Reducing overhead of frequent table locks

From: Noah Misch <noah(at)leadboat(dot)com>
To: Robert Haas <robertmhaas(at)gmail(dot)com>
Cc: Tom Lane <tgl(at)sss(dot)pgh(dot)pa(dot)us>, Alexey Klyukin <alexk(at)commandprompt(dot)com>, pgsql-hackers(at)postgresql(dot)org
Subject: Reducing overhead of frequent table locks
Date: 2011-05-13 20:16:13
Message-ID: 20110513201613.GA22947@tornado.gateway.2wire.net
Views: Raw Message | Whole Thread | Download mbox | Resend email
Thread:
Lists: pgsql-hackers

On Fri, May 13, 2011 at 09:07:34AM -0400, Robert Haas wrote:
> Actually, it's occurred to me from time to time that it would be nice
> to eliminate ACCESS SHARE (and while I'm dreaming, maybe ROW SHARE and
> ROW EXCLUSIVE) locks for tables as well. Under normal operating
> conditions (i.e. no DDL running), these locks generate a huge amount
> of lock manager traffic even though none of the locks conflict with
> each other. Unfortunately, I don't really see a way to make this
> work. But maybe it would at least be possible to create some sort of
> fast path. For example, suppose every backend opens a file and uses
> that file to record lock tags for the objects on which it is taking
> "weak" (ACCESS SHARE/ROW SHARE/ROW EXCLUSIVE) locks on. Before taking
> a "strong" lock (anything that conflicts with one of those lock
> types), the exclusive locker is required to open all of those files
> and transfer the locks into the lock manager proper. Of course, it's
> also necessary to nail down the other direction: you have to have some
> way of making sure that the backend can't record in it's local file a
> lock that would have conflicted had it been taken in the actual lock
> manager. But maybe there's some lightweight way we could detect that,
> as well. For example, we could keep, say, a 1K array in shared
> memory, representing a 1024-way partitioning of the locktag space.
> Each byte is 1 if there are any "strong" locks on objects with that
> locktag in the lock manager, and 0 if there are none (or maybe you
> need a 4K array with exact counts, for bookkeeping). When a backend
> wants to take a "weak" lock, it checks the array: if it finds a 0 then
> it just records the lock in its file; otherwise, it goes through the
> lock manager. When a backend wants a "strong" lock, it first sets the
> byte (or bumps the count) in the array, then transfers any existing
> weak locks from individual backends to the lock manager, then tries to
> get its own lock. Possibly the array operations could be done with
> memory synchronization primitives rather than spinlocks, especially on
> architectures that support an atomic fetch-and-add. Of course I don't
> know quite how we recover if we try to do one of these "lock
> transfers" and run out of shared memory... and overall I'm hand-waving
> here quite a bit, but in theory it seems like we ought to be able to
> rejigger this locking so that we reduce the cost of obtaining a "weak"
> lock, perhaps at the expense of making it more expensive to obtain a
> "strong" lock, which are relatively rare by comparison.
>
> <end of rambling digression>

The key is putting a rapid hard stop to all fast-path lock acquisitions and
then reconstructing a valid global picture of the affected lock table regions.
Your 1024-way table of strong lock counts sounds promising. (Offhand, I do
think they would need to be counts, not just flags.)

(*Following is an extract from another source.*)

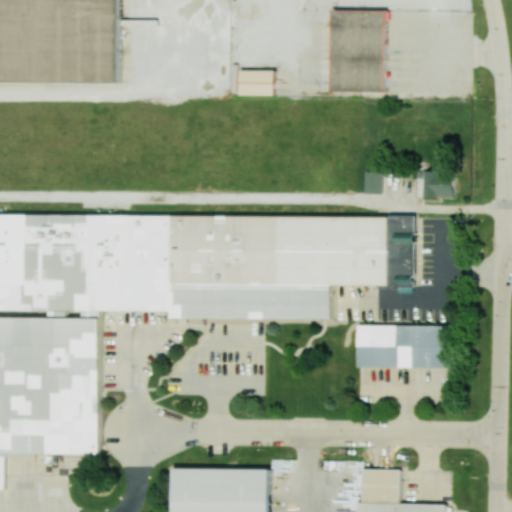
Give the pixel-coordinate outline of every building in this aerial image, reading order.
[(0,0),(122,0),(121,85),(0,82),(0,0)] [(334,90),(335,10),(389,11),(387,91),(334,90)] [(241,95),(276,95),(277,70),(241,70),(241,95)] [(366,169),(385,170),(384,193),(365,193),(366,169)] [(454,197),(454,170),(418,170),(418,178),(425,178),(425,197),(454,197)] [(0,316),(104,317),(104,451),(0,450),(0,316)] [(362,324),(456,325),(456,367),(361,366),(362,324)] [(176,511),(177,468),(274,469),(273,511),(176,511)] [(361,511),(362,502),(450,504),(450,511),(361,511)]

If I'm understanding correctly, your pseudocode would look roughly like this:

if (level >= ShareUpdateExclusiveLock)
++strong_lock_counts[my_strong_lock_count_partition]
sfence
if (strong_lock_counts[my_strong_lock_count_partition] == 1)
/* marker 1 */
import_all_local_locks
normal_LockAcquireEx
else if (level <= RowExclusiveLock)
lfence
if (strong_lock_counts[my_strong_lock_count_partition] == 0)
/* marker 2 */
local_only
/* marker 3 */
else
normal_LockAcquireEx
else
normal_LockAcquireEx

At marker 1, we need to block until no code is running between markers two and
three. You could do that with a per-backend lock (LW_SHARED by the strong
locker, LW_EXCLUSIVE by the backend). That would probably still be a win over
the current situation, but it would be nice to have something even cheaper.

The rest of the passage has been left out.